Coreia do Norte. Trump não está para conversas

Donald Trump diz que o clima de crispação torna o encontro em Singapura impossível. O seu próprio processo de “pressão máxima” fica a sofrer.

De tanto degenerar, o apaziguamento norte-coreano entra em coma induzido.

Donald Trump anunciou, para surpresa mundial, que a histórica cimeira de alto risco agendada para daqui a três semanas com Kim Jong–un, afinal, não se realizará, e por todos os gestos e avanços dos últimos meses, as últimas mensagens iradas de parte a parte tornaram o encontro “irrecomendável”. Antes de o afirmar num discurso, o presidente comunicou-o publicando no Twitter a carta enviada esta quinta-feira ao ditador norte-coreano. No segundo dos seus três parágrafos lê-se: “Senti que um diálogo maravilhoso se estava a construir entre nós os dois e, em última análise, apenas o diálogo importa. Antevejo com muito agrado encontrá-lo no futuro. Até lá, quero agradecer-lhe ter libertado os reféns que estão agora no seu lar, com as suas famílias.”
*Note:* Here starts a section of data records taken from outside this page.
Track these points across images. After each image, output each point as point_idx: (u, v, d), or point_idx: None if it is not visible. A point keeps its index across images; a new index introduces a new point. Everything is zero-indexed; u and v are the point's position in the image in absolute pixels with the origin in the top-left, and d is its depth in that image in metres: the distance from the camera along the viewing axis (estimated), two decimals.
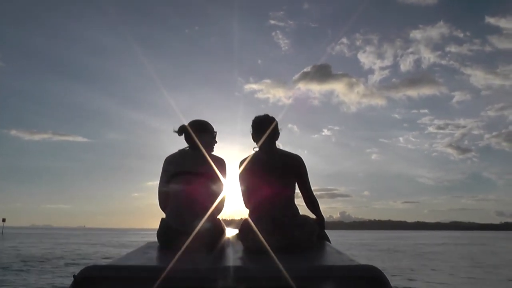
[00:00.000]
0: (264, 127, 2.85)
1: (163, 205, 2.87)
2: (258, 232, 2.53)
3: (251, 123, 2.93)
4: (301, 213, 2.79)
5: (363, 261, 2.04)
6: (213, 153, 2.97)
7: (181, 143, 2.99)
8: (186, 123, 2.98)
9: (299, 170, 2.84)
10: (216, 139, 3.02)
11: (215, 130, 3.02)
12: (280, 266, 1.96)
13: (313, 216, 2.93)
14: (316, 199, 2.94)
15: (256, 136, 2.89)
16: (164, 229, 2.69)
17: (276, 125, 2.90)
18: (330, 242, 2.93)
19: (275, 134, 2.89)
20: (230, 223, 2.94)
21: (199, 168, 2.78)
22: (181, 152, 2.92)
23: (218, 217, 2.83)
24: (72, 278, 1.84)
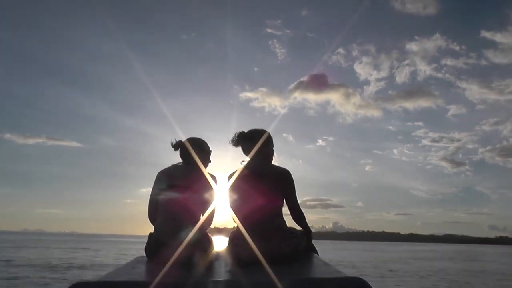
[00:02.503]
0: (256, 139, 2.86)
1: (152, 218, 2.88)
2: (247, 245, 2.53)
3: (237, 134, 2.92)
4: (288, 225, 2.81)
5: (350, 273, 2.05)
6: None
7: (175, 152, 3.00)
8: (180, 131, 3.04)
9: (287, 183, 2.85)
10: (210, 159, 3.02)
11: (210, 149, 3.04)
12: (269, 279, 1.96)
13: (299, 228, 2.94)
14: (302, 212, 2.96)
15: (247, 148, 2.89)
16: (153, 243, 2.68)
17: (268, 138, 2.91)
18: (317, 254, 2.95)
19: (266, 148, 2.89)
20: (223, 231, 2.93)
21: (191, 183, 2.78)
22: (175, 166, 2.94)
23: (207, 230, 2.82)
24: None
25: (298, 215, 2.92)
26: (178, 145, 2.96)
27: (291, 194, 2.87)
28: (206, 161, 2.99)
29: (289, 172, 2.88)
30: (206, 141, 3.05)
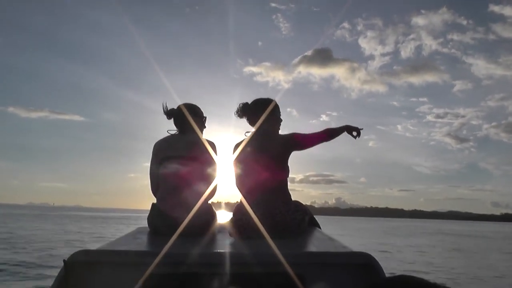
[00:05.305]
0: (262, 108, 2.79)
1: (154, 189, 2.86)
2: (251, 218, 2.51)
3: (241, 105, 2.84)
4: (293, 198, 2.77)
5: (355, 248, 2.04)
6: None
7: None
8: (176, 107, 2.92)
9: (295, 137, 2.72)
10: (205, 125, 2.99)
11: (204, 115, 2.98)
12: (273, 251, 1.95)
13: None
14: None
15: (253, 118, 2.82)
16: (155, 214, 2.68)
17: (274, 107, 2.83)
18: (320, 228, 2.94)
19: (273, 117, 2.84)
20: (226, 206, 2.90)
21: (190, 152, 2.75)
22: (172, 136, 2.89)
23: (209, 201, 2.80)
24: (62, 263, 1.82)
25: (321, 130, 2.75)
26: (172, 113, 2.88)
27: (302, 134, 2.73)
28: (201, 127, 2.94)
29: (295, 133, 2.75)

A notícia foi surpreendente, embora a cimeira entre Kim e Trump estivesse em risco desde o início. O presidente americano aceitou por impulso o convite que o ditador lhe enviou através de uma equipa de sul-
-coreanos acabada de chegar de Pyongyang. Estávamos em março e, por essa altura, gozavam–se os primeiros frutos da diplomacia de bastidores dos Olímpicos de Inverno em Pyeongchang. Trump aceitou o convite que a Coreia do Norte havia oferecido já várias vezes a antecessores seus, mais em busca de reconhecimento internacional que de verdadeiro diálogo. O facto de Trump ter aceitado o convite pôs o mundo em frenesim. Tê-lo cancelado surpreende menos.

Mas surpreende. O presidente sul-coreano, no entanto, parece ter sido apanhado desprevenido. O processo de apaziguamento com a Coreia do Norte é sobretudo obra sua, mesmo que o seu futuro tenha sempre dependido do governo norte-americano. O ultramediático encontro entre Moon Jae-In e Kim, por exemplo, pareceu dissipar algumas das dúvidas em torno da cimeira com Trump. “É muito lamentável”, afirmou esta quinta o presidente sul-coreano, comentando o passo atrás de Trump – as bolsas, em queda na Ásia, afirmavam o mesmo. Moon, pela meia-noite local, encontrava-se esta quinta numa reunião de emergência para tentar “decifrar” a mensagem de Washington. “A desnuclearização da Península e a consagração de uma paz permanente são tarefas históricas que não devem ser abandonadas ou adiadas”, disse, em comunicado, o homem que mais capital político tem a perder.

Degradação

Trump cancelou o encontro com Kim passadas horas de o regime norte-coreano ter demolido o seu local de testes nucleares. O gesto é duvidoso – a estrutura pode estar há muito inutilizada –, mas esta quinta dava, todavia, a impressão de é o regime incendiário o mais interessado no apaziguamento. O presidente americano, aliás, não se limitou a cancelar a cimeira com Kim: ameaçou-o também, como na semana passada e no mesmo tom usado nos últimos dias pelos conselheiros que tanto têm irado Pyongyang. O exército americano, assegurou na Casa Branca, “está pronto a agir” em caso de “uma má decisão ou ato irresponsável”. “Falam das vossas habilidades nucleares, mas as nossas são tão enormes e poderosas que eu rezo a deus para que elas nunca sejam usadas”, escreveu na carta.

Residem neste ponto as primeiras leituras sobre os vencedores e vencidos da cimeira frustrada. Trump pode ter evitado um encontro de alto risco na Singapura. Também pode ter negado parte do reconhecimento internacional pretendido em Pyongyang. Não evitará, porém, um golpe à sua campanha de “máxima pressão”. Nas últimas semanas de apaziguamento, o comércio clandestino entre China e Coreia do Norte recuperou a força dos últimos anos. Este processo reforçou também os laços de amizade entre Pequim e Pyongyang, através, por exemplo, de dois encontros – os primeiros – entre os líderes. A Coreia do Sul, por sua vez, ainda não desistiu da sua própria operação de paz. A “máxima pressão” exige consenso internacional. Trump pode tê-lo debilitado gravemente.